The world of action provides no contemporaneity, for contemporaneity is an affair of a world in which the fixity of certain environmental relations renders possible the appearance of identity in the passage of events, that is, gives the conditions of the date of an event. The situation in the world of action which answers to contemporaneity is that in which the individual finds himself in a landscape whose stimuli are so balanced that they inhibit one another and allow of successful action with reference to some one distant object. The objects whose stimuli are inhibited provide the landscape within which action takes place, but their function in action is that of the preservation of the balance of the individual, the orientation of the individual in his movement toward or away from the distant object, and the carrying-out of the immediate contact processes by which motion, eating, fighting, sexual contacts, care of the young, protection, and the other physiological processes which are the culmination of acts are achieved. In none of these processes does the individual abide with the object as a physical thing, i.e., as a mediate something within the act to which he returns as an identical contact experience, however varied have been the distant experiences which have led up to it. There are, then, two characters in the physical thing that distinguish it from the distant object. It is a mediate identical goal, over against varied distant experiences, and it possesses a content, especially in manipulation, which conveys the resistance of one part of the body to another-what may be called an effective occupation of extension. It is essential that this contact experience should be of import in the activity of the individual and that it should enter into varied acts, in other words, that this identical object should become an implement. It takes up in a manner the whole act into itself. It can be seen, and it is at the goal of the process at which the act is completed.

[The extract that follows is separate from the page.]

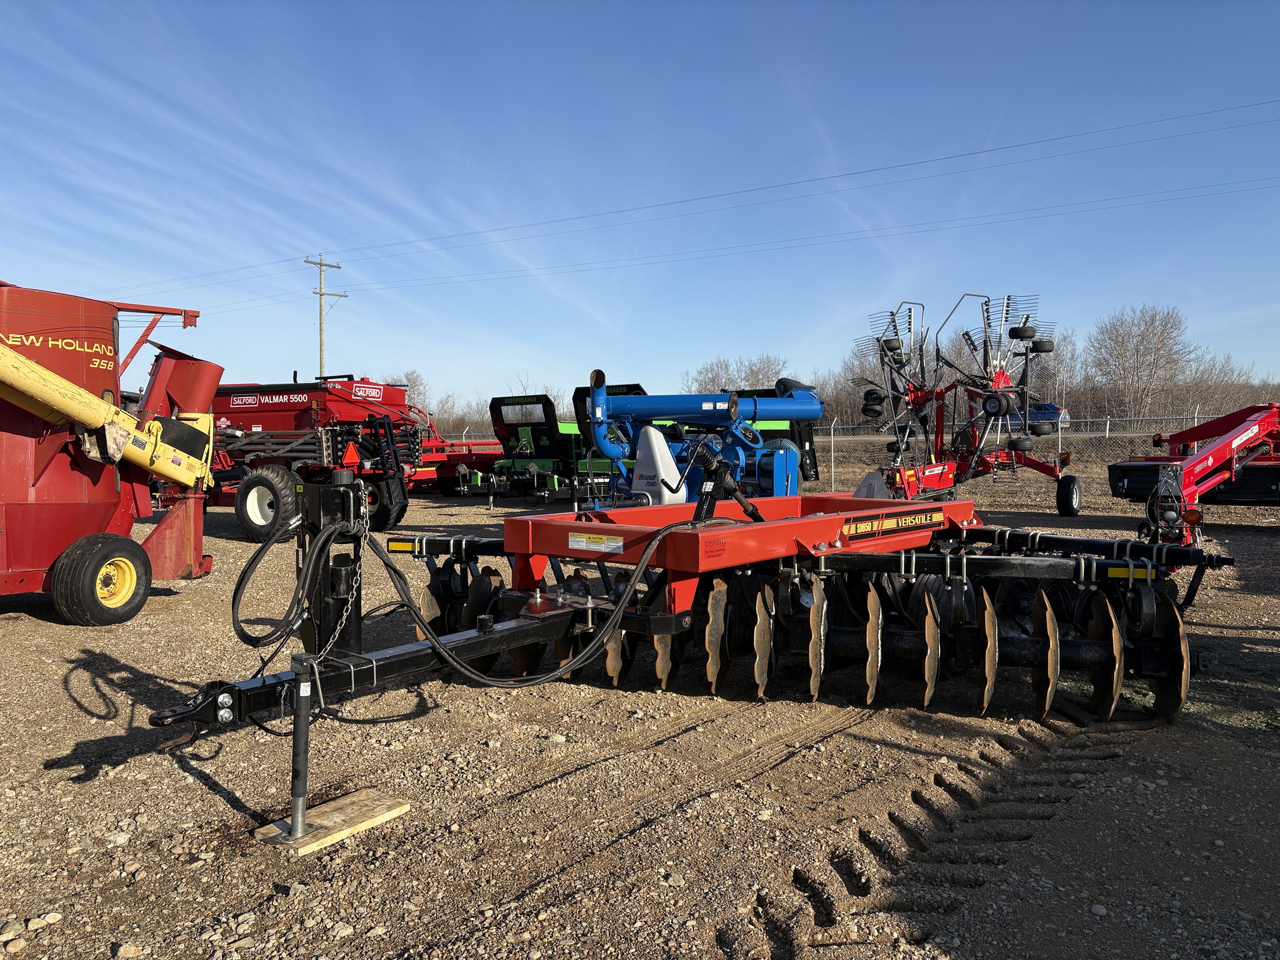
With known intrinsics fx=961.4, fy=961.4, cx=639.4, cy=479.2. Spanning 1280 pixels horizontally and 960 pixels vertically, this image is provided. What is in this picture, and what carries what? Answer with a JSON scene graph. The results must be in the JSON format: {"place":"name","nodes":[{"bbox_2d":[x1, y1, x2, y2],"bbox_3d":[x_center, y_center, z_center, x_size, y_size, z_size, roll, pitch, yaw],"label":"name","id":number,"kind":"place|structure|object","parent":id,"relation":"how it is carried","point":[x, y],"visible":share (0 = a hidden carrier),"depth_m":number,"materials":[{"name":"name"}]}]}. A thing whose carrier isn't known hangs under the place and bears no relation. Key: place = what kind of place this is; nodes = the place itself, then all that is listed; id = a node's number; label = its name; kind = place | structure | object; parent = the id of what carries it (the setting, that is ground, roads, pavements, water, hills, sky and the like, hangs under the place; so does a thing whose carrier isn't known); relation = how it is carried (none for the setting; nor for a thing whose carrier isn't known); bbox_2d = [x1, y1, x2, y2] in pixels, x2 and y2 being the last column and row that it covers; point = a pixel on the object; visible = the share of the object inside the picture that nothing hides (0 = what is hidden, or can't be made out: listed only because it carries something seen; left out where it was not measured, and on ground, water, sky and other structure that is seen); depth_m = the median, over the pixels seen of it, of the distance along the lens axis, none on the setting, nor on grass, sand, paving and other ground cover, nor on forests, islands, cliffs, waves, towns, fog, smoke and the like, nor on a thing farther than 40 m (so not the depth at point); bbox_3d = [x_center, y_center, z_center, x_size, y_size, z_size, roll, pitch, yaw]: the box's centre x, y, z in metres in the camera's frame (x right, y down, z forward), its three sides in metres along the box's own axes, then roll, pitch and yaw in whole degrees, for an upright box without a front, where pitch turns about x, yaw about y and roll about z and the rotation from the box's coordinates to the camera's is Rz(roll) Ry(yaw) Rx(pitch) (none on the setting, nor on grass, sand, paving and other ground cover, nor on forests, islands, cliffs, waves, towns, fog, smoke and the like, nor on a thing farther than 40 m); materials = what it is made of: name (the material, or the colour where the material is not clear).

It is the fact that the individual abides with the physical object, i.e., that he neither passes on to the completion of a physiological process which contact implies nor finds in the


(268) physical object an immediate step to a later act, which provides the situation for the development of the thing. That what is neither an immediate step in nor the completion of an act should be an object for the individual is evidence that it belongs to another world than that of action. As an implement it takes its place in another act, but it is an act of another character, one in which for the time being the contact goal has lost its physiological value and has come to embody uses. That an object should have a use in conduct implies that the object is not simply a stimulus but has in some manner taken up the rest of the act into itself, and this is possible only in so far as the individual who carries out the act becomes an object to himself. It is the type of conduct which is called conscious, or self-conscious, in which the individual responds to himself as a stimulus. This is a different situation from that in which parts of the individual excite him to action, as in the case of a sore foot or an irritation of the skin. These parts are, after all, only objects which act as stimuli and are not at all necessarily parts of a self. When the body has become a physical object, this has evidently taken place, for then the physical body as a whole arouses to action in its relation to other physical objects, but the unification of the body does not take place in action. One does not get outside of it, so that it appears as a stimulus to any sense as a whole. A situation in which this could take place would be one in which one's action toward an object should become a stimulus to the individual to respond as the object acts toward the individual. Then, in acting with reference to an object, one would be also acting with reference to one's self. In manipulation this seems to take place. The pressure of one part of the hand upon a hard object is in response to the feel of the object, but this pressure produces an additional feel of resistance of the object to the opposing side of the hand, which leads to a response of grasping the object more firmly. One's action is that of the object itself. One places one's self, so to speak, in the object, and so calls out in one's self a response for which one is responsible in so far as one acts in the role of the object.